Check ExpandString for possible variables

Note: oidentd 2.1.0 and earlier did not bind to IPv6 by default. When using one of these versions, oidentd needs to be run as oidentd -a :: if IPv6 support is desired. Additional note: This particular requirement appears to have the opposite effect on some BSD systems, where calling oidentd -a :: resulted in IPv4 ident responses no longer working. Test your environment before deploying.

Using identfile with ident2

Warning: Ident2 does not support IPv6

1. Install ident2. By default when you install ident2 on debian it will automatically be configured and started via xinetd. If you are starting ident2 manually you will need to start it with the "-n" argument. This allows using an ident file in a user's homedir over their username for ident, and is required for use with the identfile module.

2. Next load and configure the identfile module. This can be done with the following commands.

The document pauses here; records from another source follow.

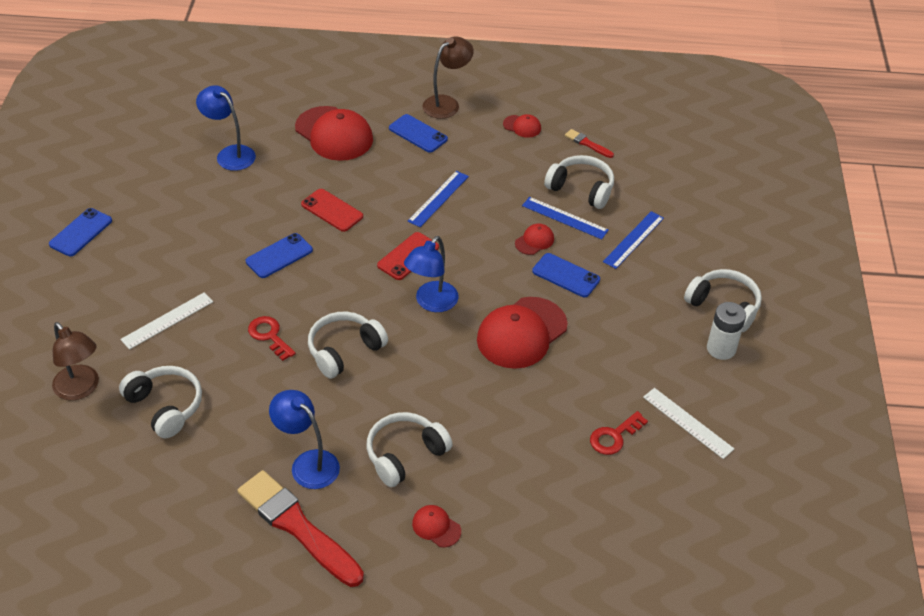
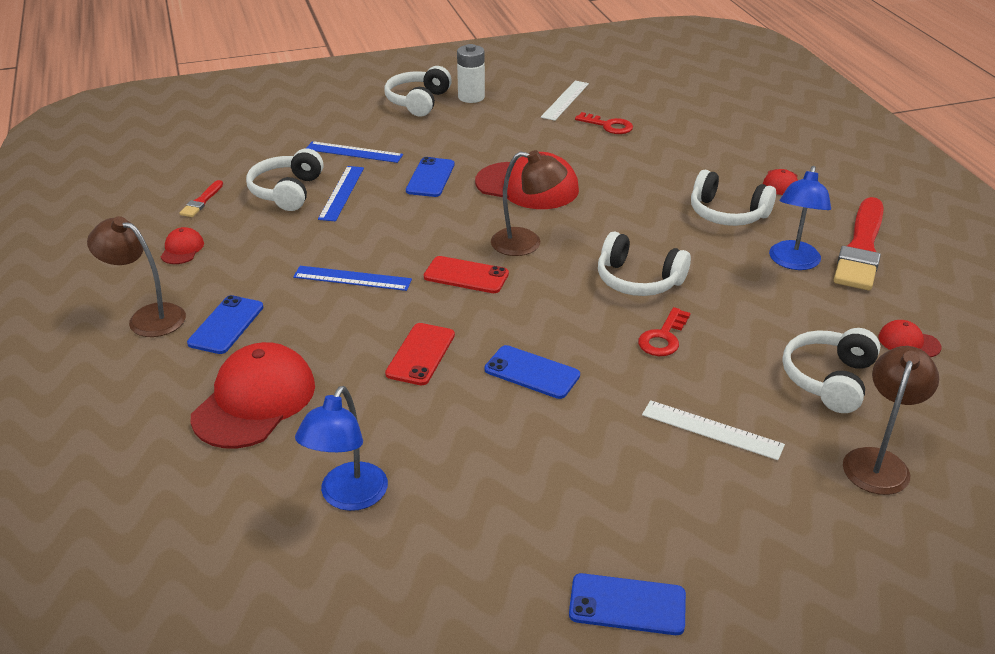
camera: 110 degrees left, 10 degrees down
(431, 303) = (526, 244): blue lamp -> brown lamp
(534, 241) = (389, 203): red cap -> red cap (908, 342)

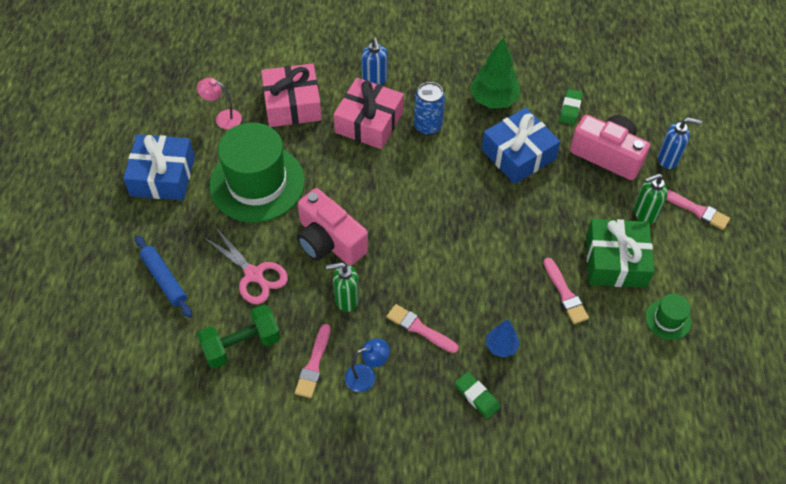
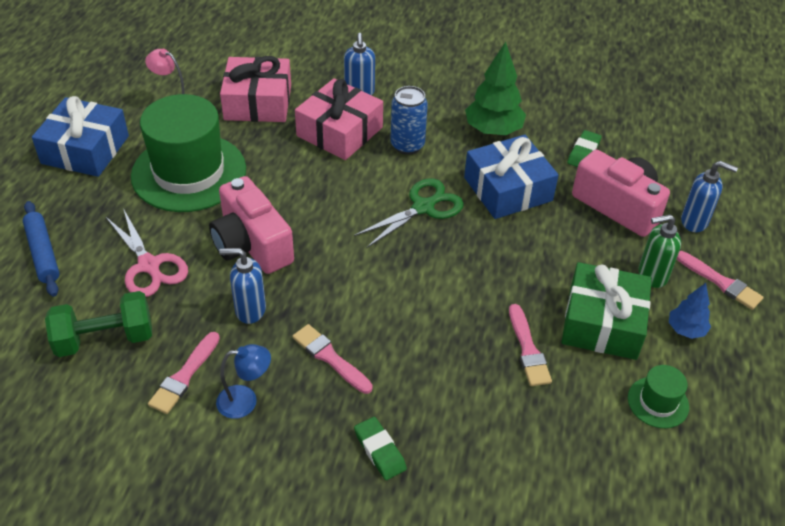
camera: 10 degrees right, 10 degrees down
(346, 299) = (250, 310): green soap dispenser -> blue soap dispenser
(456, 183) = (423, 207): none -> green scissors
(501, 346) = (428, 396): blue tree -> blue tree (686, 330)

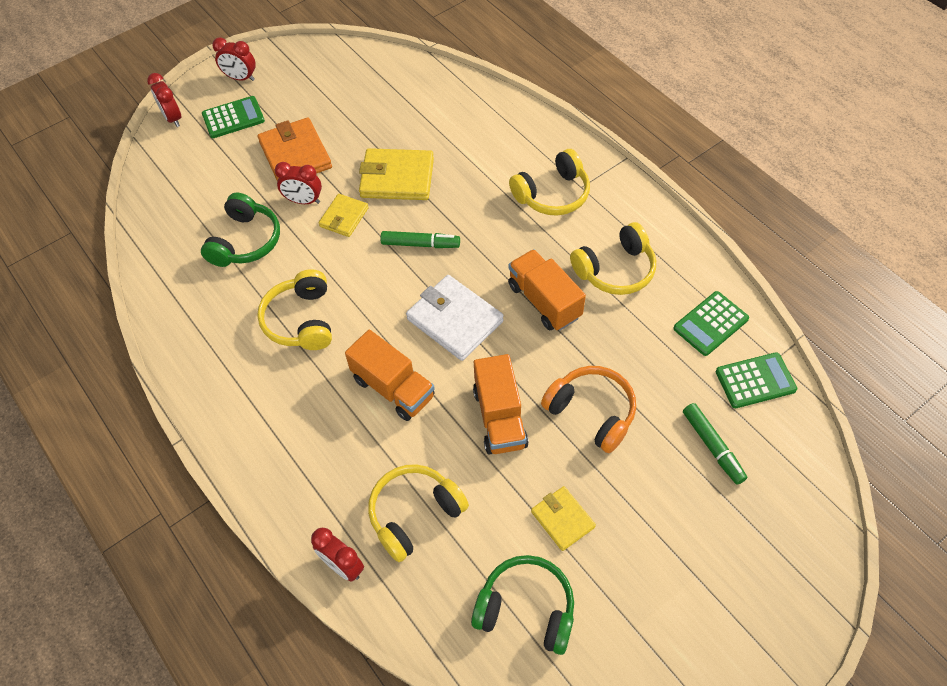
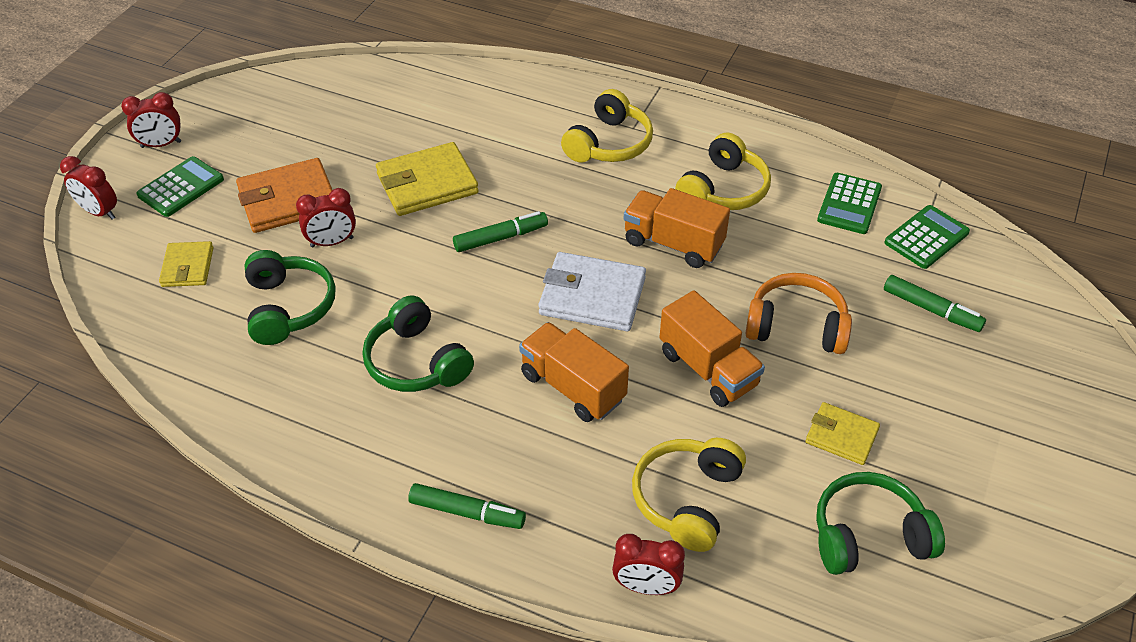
camera: 30 degrees left, 10 degrees down
(262, 450) = (466, 512): none -> green marker
(295, 155) = (288, 200): orange wallet -> orange wallet turned 60 degrees counterclockwise
(301, 320) = (416, 362): yellow headphones -> green headphones
(344, 217) = (393, 242): yellow wallet -> yellow wallet (188, 267)
(393, 388) = (573, 387): orange truck -> orange truck turned 150 degrees counterclockwise

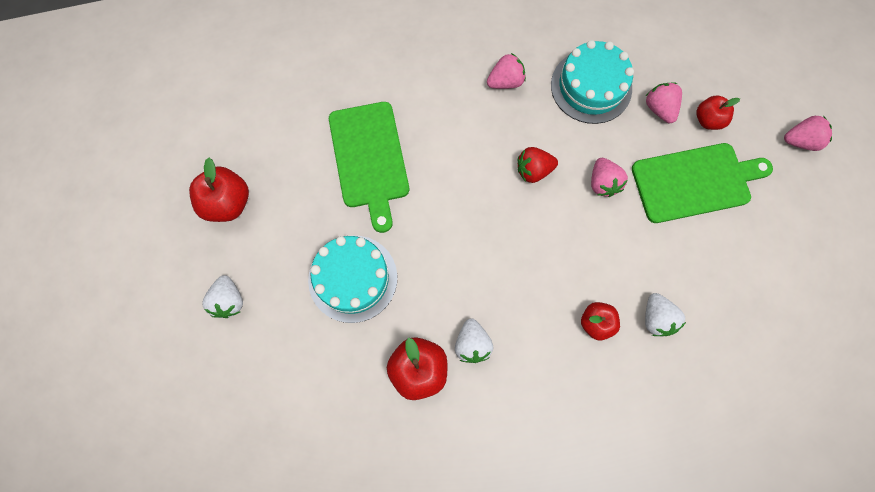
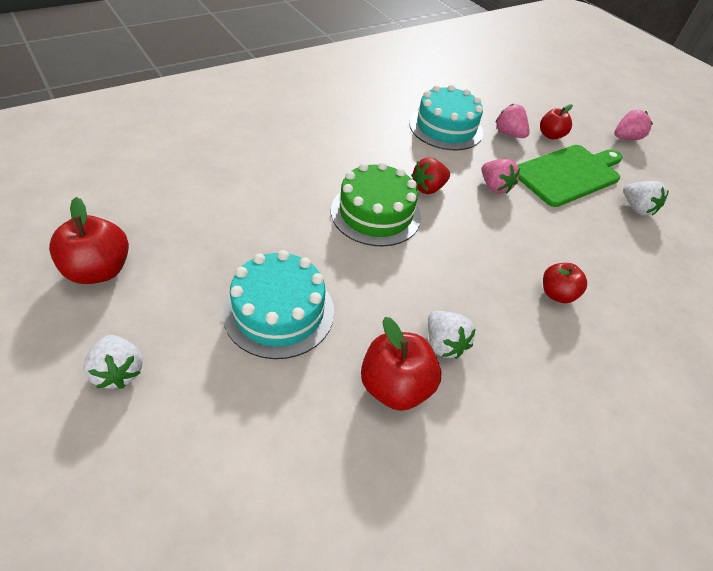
camera: 25 degrees left, 25 degrees down
(369, 159) = (261, 205): green cutting board -> none
(469, 192) = (375, 213): none -> green cake
(505, 81) = (371, 134): pink strawberry -> none
(656, 318) = (607, 277): white strawberry -> white strawberry (637, 208)

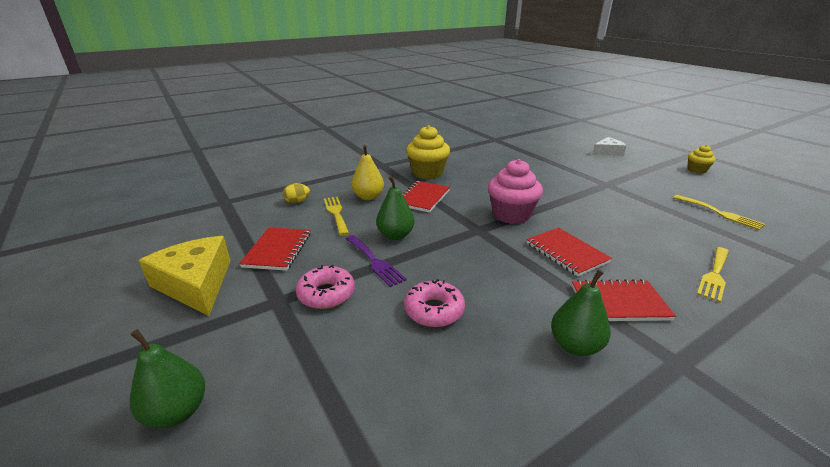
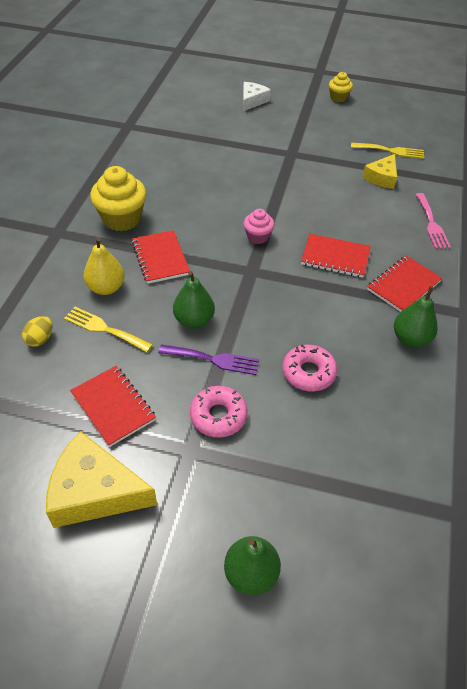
camera: 45 degrees left, 20 degrees up
(511, 215) = (258, 237): pink cupcake -> pink cupcake, size x0.56
(687, 225) = (382, 178): none -> yellow cheese
(714, 275) = (431, 224): yellow fork -> pink fork

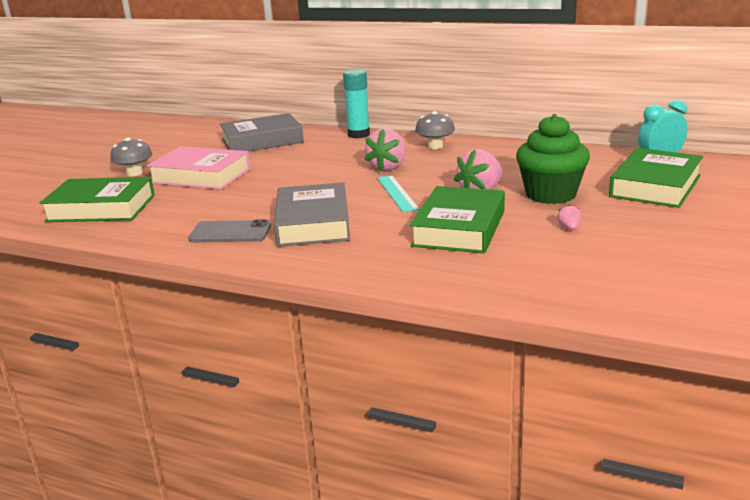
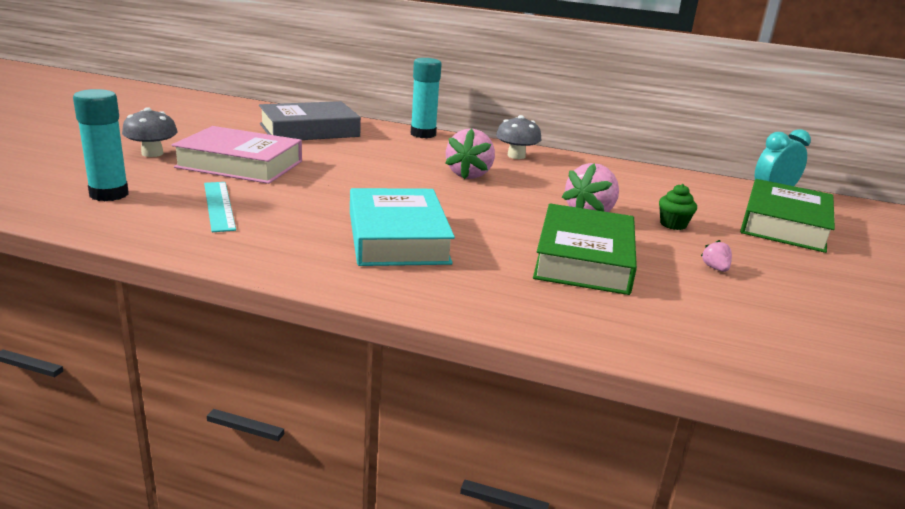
camera: 10 degrees left, 0 degrees up
(101, 208) = (109, 194): green book -> turquoise glue stick
(230, 232) = (290, 241): grey phone -> none
(313, 223) = (398, 237): grey book -> turquoise book
(396, 193) = (490, 207): turquoise ruler -> turquoise ruler (219, 205)
(550, 194) = (673, 224): green cupcake -> green cupcake, size x0.45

/msg *status loadmod identfile
/msg *identfile setfile ~/.ident
/msg *identfile setformat ident %user%

File Permissions

ident2 must be able to read your "~/.ident file". Therefore ZNC's homedir should at least have 711 (world executable, rwx--x--x) permissions. Commonly most homedir's are created as executable by other users but if this is not the case then you can use the following commands to change the permissions.

chmod 711 ~
touch ~/.ident
chmod 644 ~/.ident

Chrooted installs with identfile

If you have chrooted your ZNC installation you can still use identfile. Simply create a symbolic link to the ident file inside the chroot:

ln -s /home/bouncer/ident /var/chroot/home/bouncer/ident

You will need to change the "ident" part of each file to the actual file that your ident system uses, for oidentd it would become the following:

ln -s /home/bouncer/.oidentd.conf /var/chroot/home/bouncer/.oidentd.conf

All changes made by ZNC to the chromed ident file will now be visible for your ident server. An other way is, to chroot the ident server too which is more secure, but isn't easy for novice users.

Alternative

Using ident spoofs with identserver and iptables

Troubleshooting tips

1. You will most likely have to chmod /home and /home/user with 644 permissions manually in order for the configuration file to be read.

2. You may have to reconnect or restart ZNC after completing this.

3. If there are any firewalls between ZNC and the IRC server, TCP port 113 needs to be permitted.

4. If the oidentd configuration file contains a default block, the znc user directive should be placed below it (not inside default).

5. Don't forget to restart or reload your identd after configuration changes.